Claimant numbers have risen from 51,000 to 85,000 over the past 10 years.
Finance Minister Bill English says he is concerned by the increase and wants to get people off long-term benefits.
Social Development Minister Paula Bennett says the Government is looking at a range of measures to encourage a return to the workforce by those who are able to.
However she those on invalid's benefits will not be forced back to work and pledges the Government will support those who cannot work.
"I just want to be clear that this is not a blanket 85,000 people having to walk through the doors of Work and Income within the first month, or something like that," she says.
"We're going to just work more strategically with those people who are capable of working."
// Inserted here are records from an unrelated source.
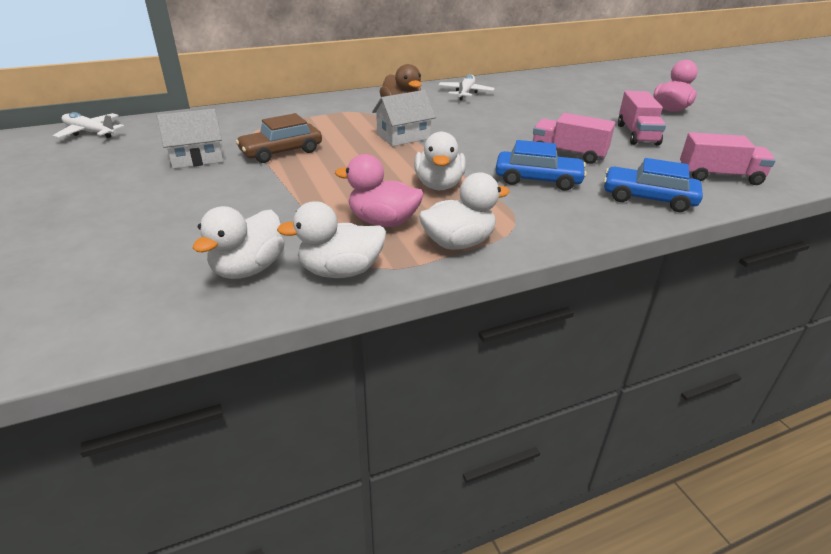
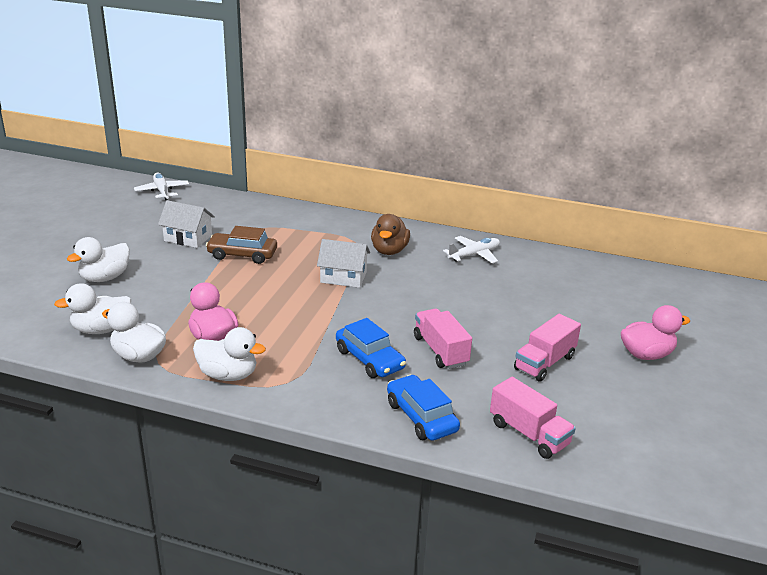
camera: 40 degrees right, 5 degrees down
white duck [414,132,466,190] -> white duck moved to [67,237,130,282]

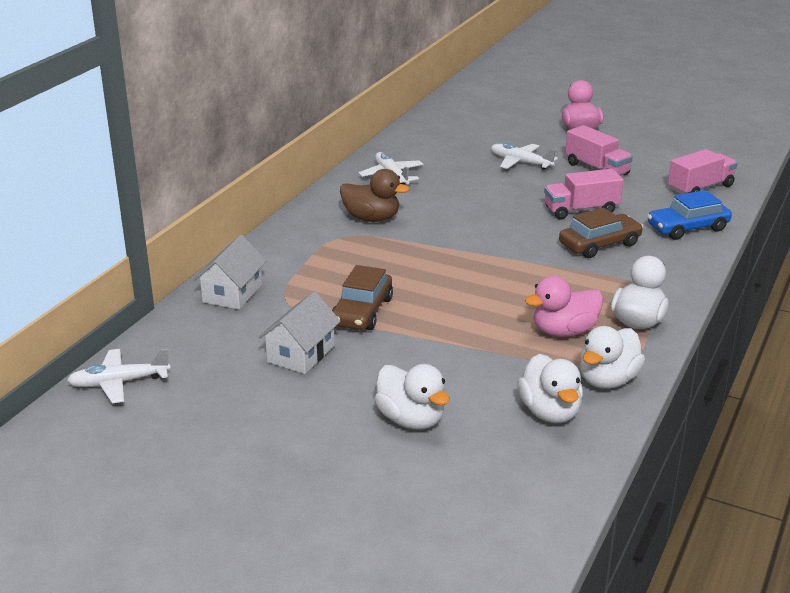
camera: 80 degrees left, 0 degrees up
white house [317,239,370,288] -> white house moved to [194,235,267,310]
blue car [336,318,406,378] -> brown car [559,208,643,258]
none -> white plane [491,143,558,170]

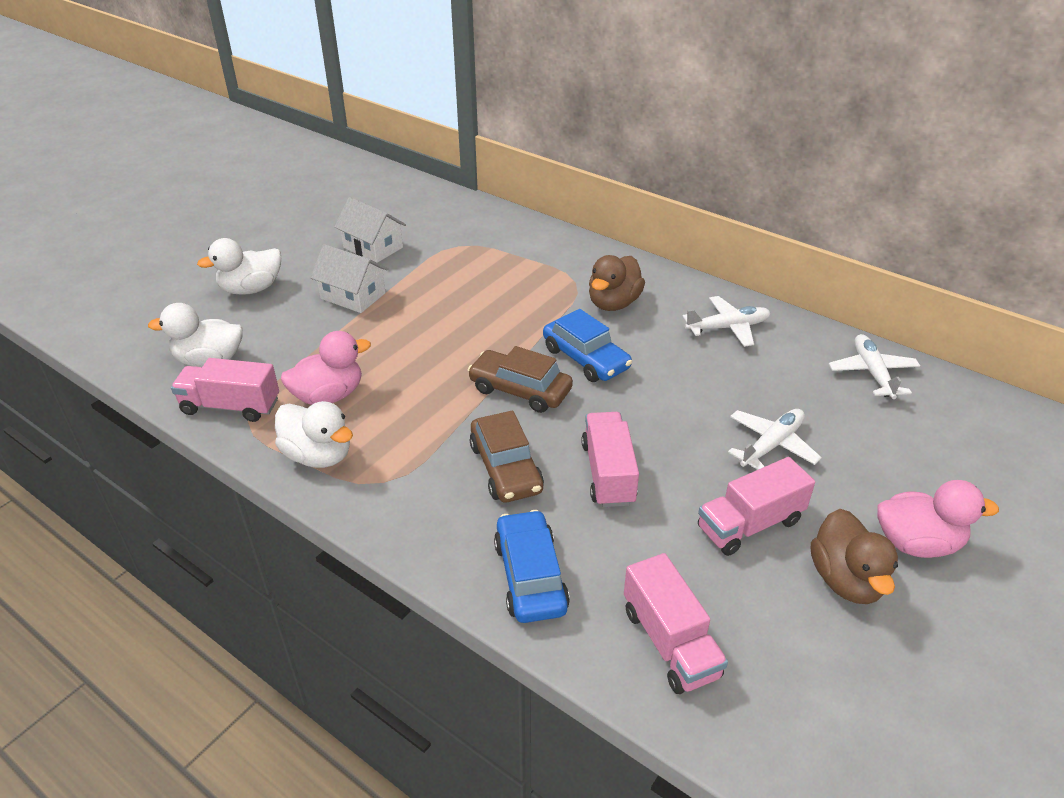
camera: 100 degrees right, 10 degrees up
white plane [67,349,171,404] -> white plane moved to [829,334,920,399]
white house [194,235,267,310] -> white house moved to [310,244,388,313]
brown car [332,265,393,330] -> brown car moved to [468,346,573,413]
pink duck [525,276,604,337] -> pink duck turned 75 degrees clockwise [281,331,371,405]
white duck [580,326,645,389] -> pink truck [171,358,279,422]
none -> blue car [543,309,632,382]
none -> brown duck [811,509,898,604]

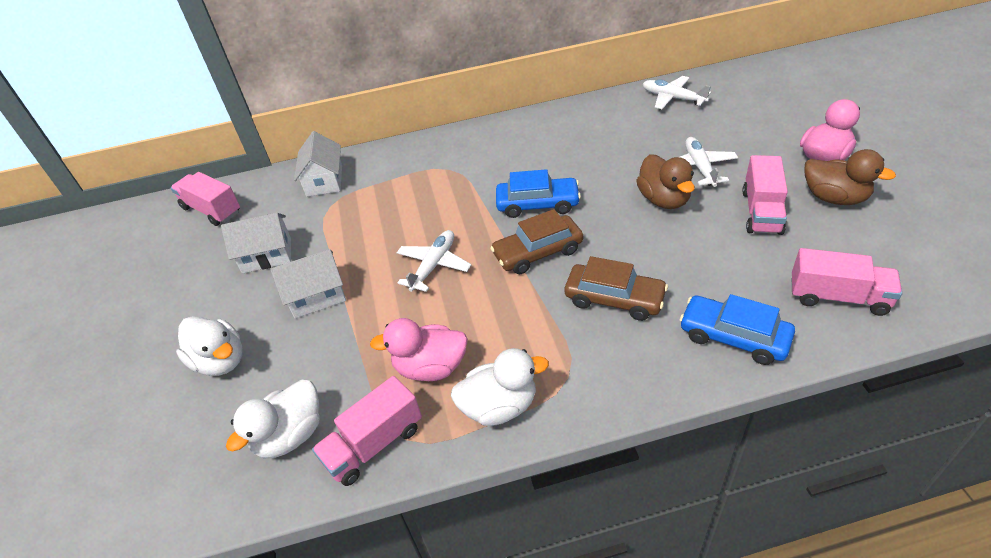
camera: 45 degrees left, 5 degrees up
white duck [197,238,281,295] -> white duck turned 60 degrees counterclockwise [176,316,243,376]
pink duck [281,331,371,405] -> pink duck turned 105 degrees counterclockwise [370,318,468,381]
pink truck [581,412,639,507] -> pink truck moved to [171,172,240,226]
brown duck [589,255,645,311] -> brown duck moved to [636,154,695,209]
white plane [682,296,771,347] -> white plane moved to [397,230,471,292]
none -> white house [294,131,342,197]

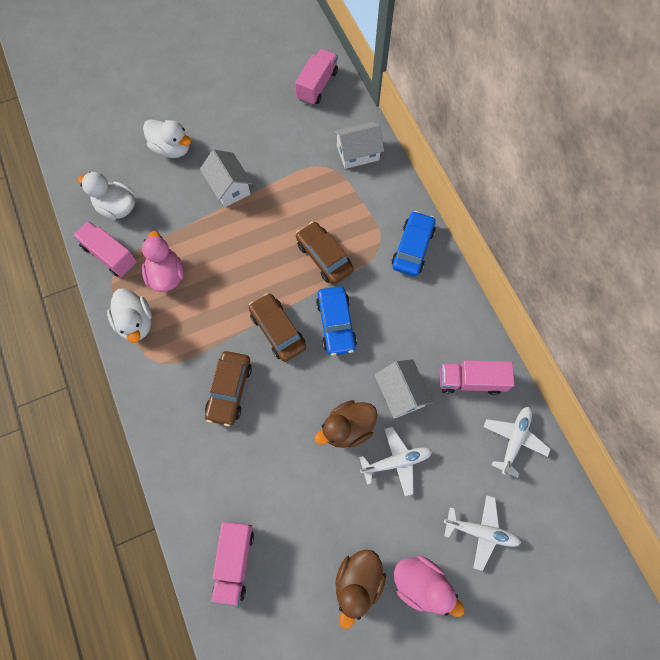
camera: 75 degrees right, 25 degrees up
white duck [176,316,243,376] -> white duck turned 90 degrees counterclockwise [143,119,191,158]
white house [221,213,291,274] -> white house moved to [374,359,433,419]
white plane [397,230,471,292] -> white plane moved to [444,495,521,571]
blue car [680,294,795,365] -> blue car moved to [392,211,436,276]
pink truck [742,155,788,235] -> pink truck moved to [440,360,514,395]
none -> brown car [296,221,354,285]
Ms Bennett has said a range of measures are being considered, including detailed monitoring of those on sickness and invalid's benefits.
Former Green Party MP Sue Bradford says the rise is part of a worldwide trend and the direct result of an ageing population.
Mental health concerns
The Mental Health Foundation says it wants to know invalids beneficiaries will not be forced into work they cannot handle.
It says employment can be a positive part of someone's recovery from a mental illness.
But chief executive Judi Clements says how that is introduced is important and people should not feel they are being punished because they are not ready.
Ms Clements says in the case of mental illness, any future policy needs to accommodate someone's fluctuating ability to work.